What’s the One Thing I Need to Do for Weight Loss?

 

When I attend parties, I know two things are inevitable. First, I will likely be offered (and will consume) more alcohol that I typically recommend. The second is that, upon being introduced as the best personal trainer in the city/country/room, I will be asked the above question.

My answer usually disappoints. There is no tablet, no special exercise, no magic bullet that will do the job. Due to the many complex reactions involved in burning fat, there can be many factors that require attention. However, in theory, achieving weight loss remains simple. Create the right metabolic state (right hormonal/enzyme balance), provide the right micronutrient blend (this means a suitable diet) then provide a weight loss trigger (exercise)… Simple! Only not everyone gets the latter two right, and few individuals address the first.

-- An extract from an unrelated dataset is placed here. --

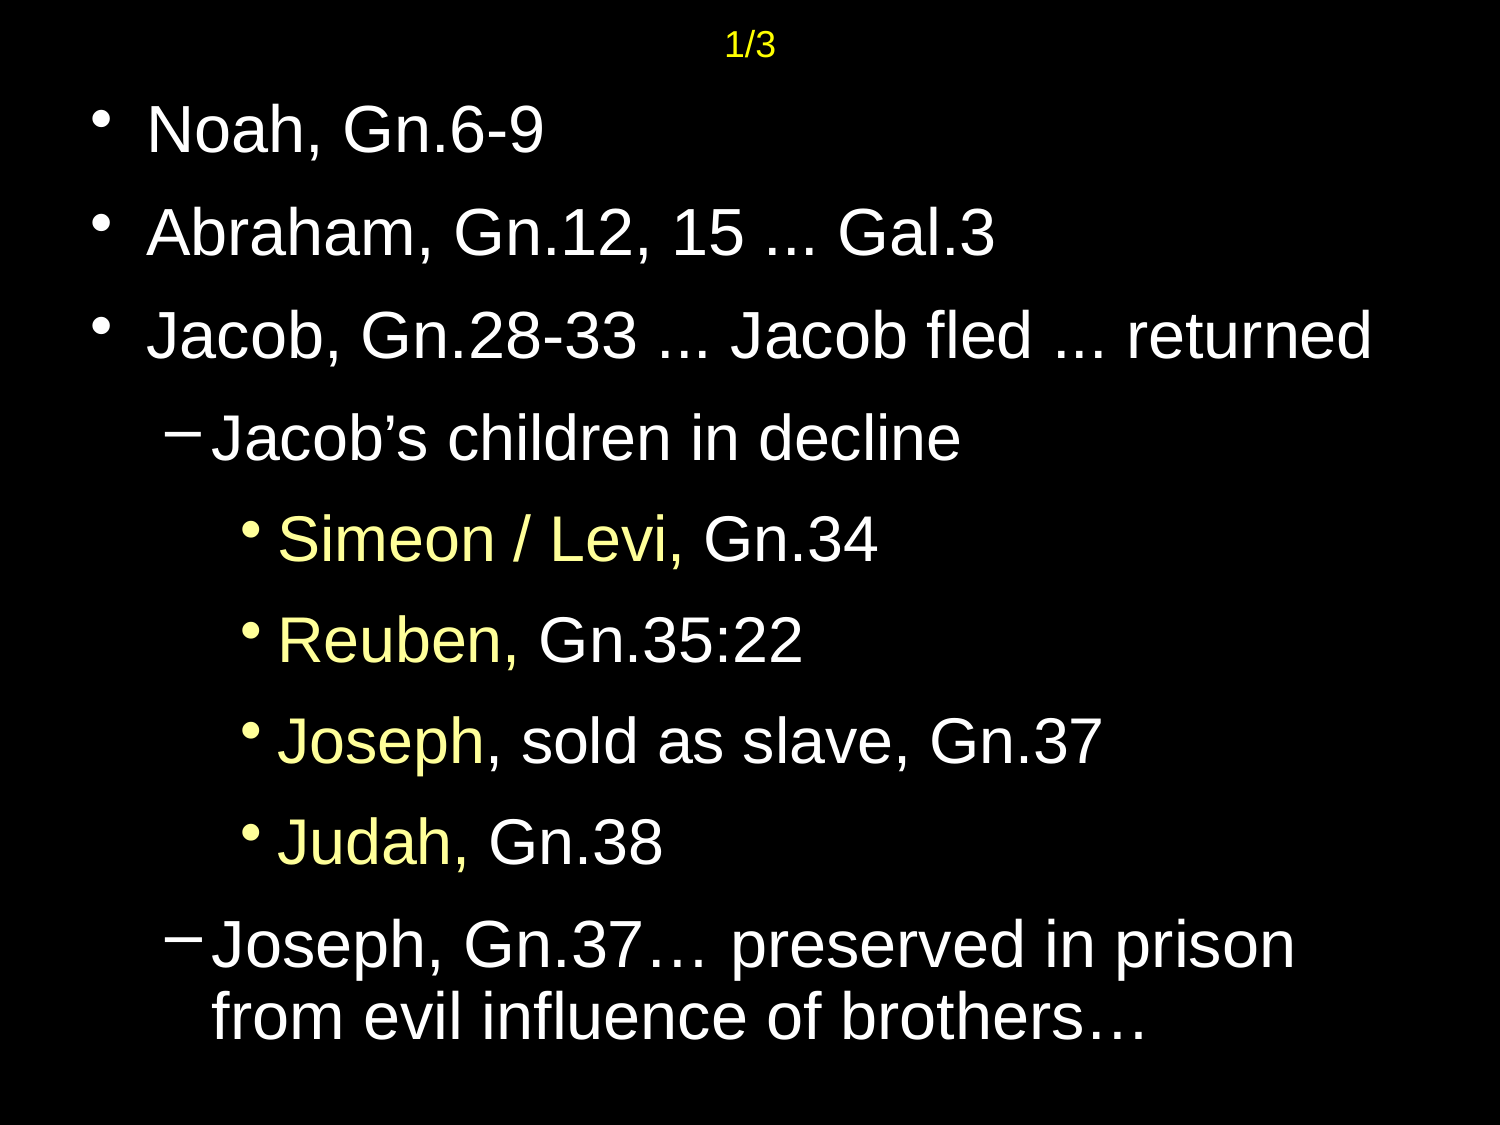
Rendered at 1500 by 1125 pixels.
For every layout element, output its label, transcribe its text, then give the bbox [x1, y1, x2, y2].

list Noah, Gn.6-9 Abraham, Gn.12, 15 ... Gal.3 Jacob, Gn.28-33 ... Jacob fled ... returned Jacob’s children in decline Simeon / Levi, Gn.34 Reuben, Gn.35:22 Joseph, sold as slave, Gn.37 Judah, Gn.38 Joseph, Gn.37… preserved in prison from evil influence of brothers… [75, 87, 1425, 1050]
text_box 1/3 [579, 10, 921, 75]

Yet this is where my work begins. Now, while it’s possible (and sometimes very useful) to order every test under the sun to look at the function of each individual gland, most results will come from looking at the way the body is actually working: how is your sleep? What’s your digestion like? Are your stress patterns healthy? Are you sufficiently hydrated? Are you suffering from glaring vitamin/mineral deficiencies?

Let’s take sleep as an example. Good sleep does not mean eight hours between putting the laptop away and the alarm going off. Good sleep means drifting into a relaxed slumber quickly and staying there all night. Not waking up during the night or waking early, but sleeping deeply and waking up refreshed.

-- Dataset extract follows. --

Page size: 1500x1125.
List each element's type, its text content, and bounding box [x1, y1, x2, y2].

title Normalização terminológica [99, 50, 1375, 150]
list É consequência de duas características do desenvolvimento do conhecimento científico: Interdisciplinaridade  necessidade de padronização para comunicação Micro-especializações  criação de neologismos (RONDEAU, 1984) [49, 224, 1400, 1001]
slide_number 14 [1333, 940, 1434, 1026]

If this is not the case, your body will not release sufficient growth hormone, one of the most potent fat-burning hormones in the body. Equally, stress hormones like cortisol will be raised the following day. Fat storage enzymes actually have receptors for cortisol; they know when to go to work. Cortisol also causes sugar cravings. If you’re not sleeping well, you won’t lose weight. The same applies if your digestion is not right – try maintaining optimum metabolic rate when your body is not absorbing protein properly – or if you are chronically dehydrated (not only does this place your body under stress, it compromises many important biological reactions). Psychological stress is equally problematic.

Conversely, when these subtle improvements the day-to-day metabolism are catered for, the right blend of protein/fat/carbs administered and an appropriate form of exercise provided, spectacular results will occur in everyone. The results can then be accelerated with the judicious use of gentle fat-burners such as omega 3s and green tea, although these are rarely necessary; in fact, during the now-famous body transformations that I conducted last year, I made a decision not to use any fat-burners to demonstrate what could be done through metabolic balancing, combined with personalised diets and tailored workouts. An average fat loss of 6.6kg in eight weeks speaks for itself.

So while my answer the the above question may have to remain elusive, the weight loss doesn’t have to. And, while actual mechanisms of weight loss remain incredibly complex, providing the right environment does not have to be. Now that’s something we can all raise a glass to.